Now I'm confused about how this happens

if that name isn't mentioned anywhere in that file!

1 Like

Probably the servers own hostname:

If no ServerName is specified, the server attempts to deduce the client visible hostname by first asking the operating system for the system hostname, and if that fails, performing a reverse lookup on an IP address present on the system.

(core - Apache HTTP Server Version 2.4)

3 Likes

That's what it is. s06007 is his server's name on databank.host.

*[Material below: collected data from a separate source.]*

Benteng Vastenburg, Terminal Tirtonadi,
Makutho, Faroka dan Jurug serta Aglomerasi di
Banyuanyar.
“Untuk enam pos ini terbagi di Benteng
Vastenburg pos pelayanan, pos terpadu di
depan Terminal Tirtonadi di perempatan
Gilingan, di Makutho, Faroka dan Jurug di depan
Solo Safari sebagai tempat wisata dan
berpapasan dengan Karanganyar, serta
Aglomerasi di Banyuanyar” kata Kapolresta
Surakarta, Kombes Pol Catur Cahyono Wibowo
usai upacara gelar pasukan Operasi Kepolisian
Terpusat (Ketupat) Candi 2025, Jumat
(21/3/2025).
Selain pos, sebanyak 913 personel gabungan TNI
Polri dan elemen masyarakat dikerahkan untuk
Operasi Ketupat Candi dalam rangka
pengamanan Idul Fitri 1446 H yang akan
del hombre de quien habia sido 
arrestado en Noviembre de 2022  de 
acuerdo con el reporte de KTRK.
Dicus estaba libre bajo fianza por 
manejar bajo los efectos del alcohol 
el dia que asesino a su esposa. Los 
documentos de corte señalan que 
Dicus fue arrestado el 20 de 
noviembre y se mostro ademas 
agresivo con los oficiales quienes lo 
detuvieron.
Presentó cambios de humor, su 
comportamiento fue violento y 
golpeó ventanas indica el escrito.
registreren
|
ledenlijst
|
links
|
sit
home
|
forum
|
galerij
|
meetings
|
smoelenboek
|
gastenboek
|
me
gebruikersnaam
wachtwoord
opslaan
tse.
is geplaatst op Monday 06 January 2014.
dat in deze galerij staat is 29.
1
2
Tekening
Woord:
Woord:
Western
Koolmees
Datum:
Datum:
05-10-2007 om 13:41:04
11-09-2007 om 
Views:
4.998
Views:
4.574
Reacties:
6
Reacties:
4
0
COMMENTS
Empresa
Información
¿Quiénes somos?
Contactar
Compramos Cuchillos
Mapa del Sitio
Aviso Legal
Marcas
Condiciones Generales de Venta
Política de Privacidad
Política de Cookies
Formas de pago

Going to s06007.databank.host serves up the page below (which is not secure).

image

1 Like

I'm confused about how the server name is ending up in my SSL cert. Is that certbot's doing, or Apache?

1 Like

Apache. If you don't set a ServerName directive in <VirtualHost> section, Apache will use the hostname of the server. Please see the documentation I linked above.

1 Like

This is why I think my approach will work. You make a first virtualhost for domain you want, with the explicit server names, and then a second virtualhost/server for the default, which just redirects to the intended domain.

This gets around most servername issues I have encountered.

e.g.

<VirtualHost _default_:*>
   # never serve anything but a redirect on the default server
   Redirect / https://www.example.com
</VirtualHost>
<VirtualHost *:443>
    ServerName www.example.com
</VirtualHost>
1 Like

This topic was automatically closed 30 days after the last reply. New replies are no longer allowed.